Enhanced microwave absorption performance of graphene/doped Li ferrite nanocomposites

In the present study, Microwave absorbing Li-Sr, Li-Co ferrite nanoparticles and RGO/Li-Sr, RGO/Li-Co ferrite nanocomposites containing Li ferrite and reduced graphene oxide (RGO) were synthesized to further improve the microwave absorption performance of Li ferrite nanoparticles (LiFe₅O₈). The Li-Sr and Li-Co nanoparticles were synthesized by thermal treatment method, the RGO/Li-Sr and RGO/Li-Co nanocomposites were obtained by a polymerization method and were characterized by different techniques.
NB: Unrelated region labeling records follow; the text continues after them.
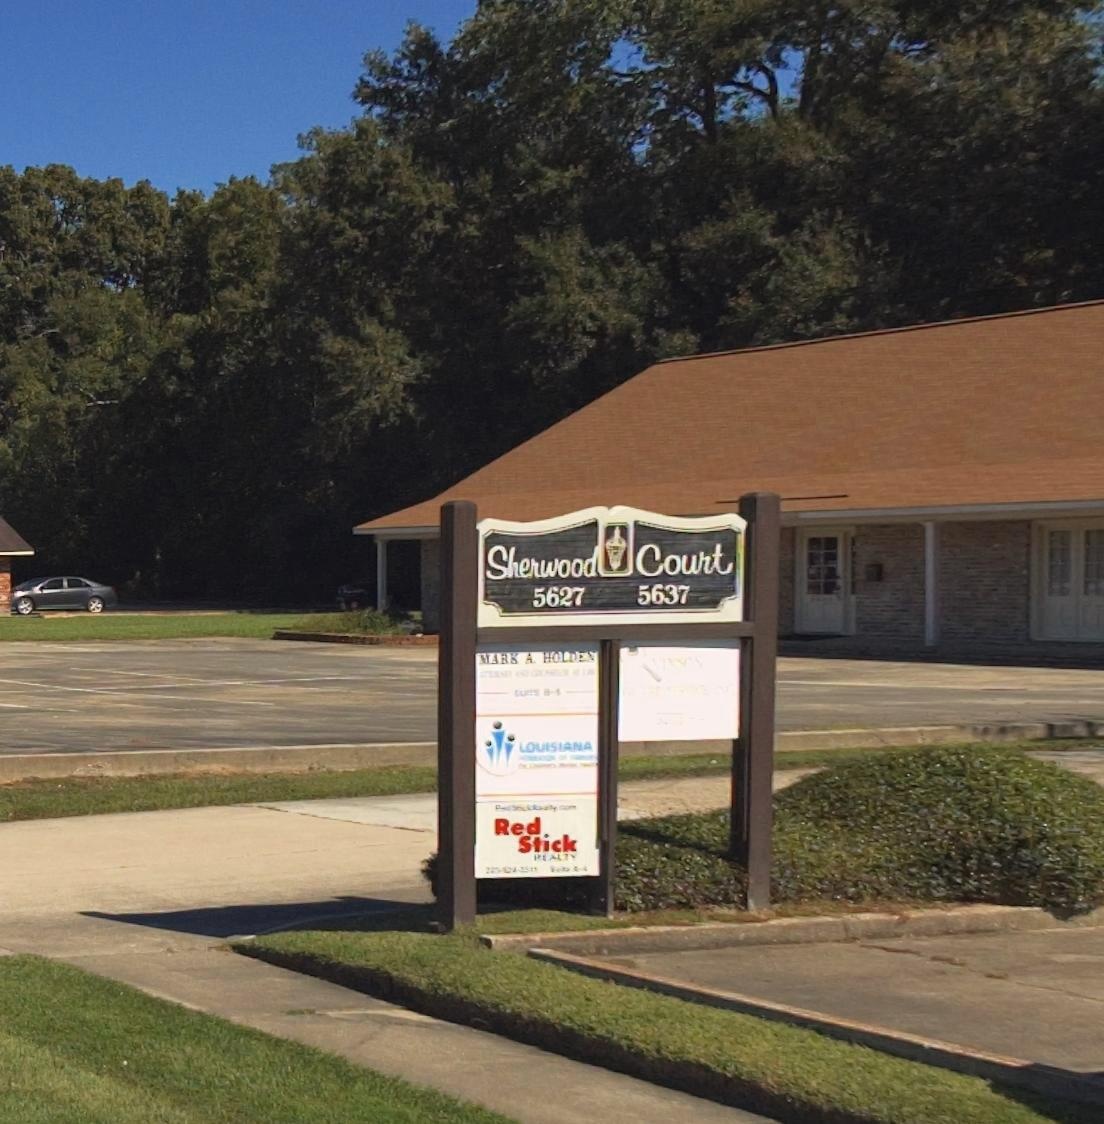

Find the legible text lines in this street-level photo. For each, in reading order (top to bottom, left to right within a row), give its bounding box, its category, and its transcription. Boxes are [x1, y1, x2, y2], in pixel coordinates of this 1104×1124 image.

[484, 540, 737, 582] BusinessName: Sherwood * Court
[530, 581, 694, 610] StreetNumber: 5627 5637
[477, 648, 600, 667] None: MARK A. HOLDEN
[516, 738, 596, 755] None: LOUISIANA
[491, 814, 545, 838] BusinessName: Red
[515, 832, 582, 856] BusinessName: Stick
The electromagnetic wave absorption properties of the samples were evaluated by vector network analyzer (VNA) in the frequency range of 2–18 GHz. The magnetic and dielectric loss, impedance matching, and electromagnetic wave absorption of the samples are significantly improved through the addition of RGO. Experimental results revealed that the RGO/Li-Co nanocomposite considerably increased microwave absorption. The minimum reflection loss (RL) of RGO/Li-Co also was found to reach −46.80 dB at the thickness of 3 mm and the effective absorption bandwidth (≤-10 dB) amounted to 6.80 GHz (from 10.52 to 17.32 GHz), which was much higher in comparison with pure Li and Li-Co ferrites nanoparticles. Due to the synergistic effect between magnetic loss and dielectric loss and the good impedance matching, the RGO/Li-Co nanocomposite may be regarded as a new candidate for microwave absorbing materials characterized with a broad effective absorption bandwidth at thin thicknesses.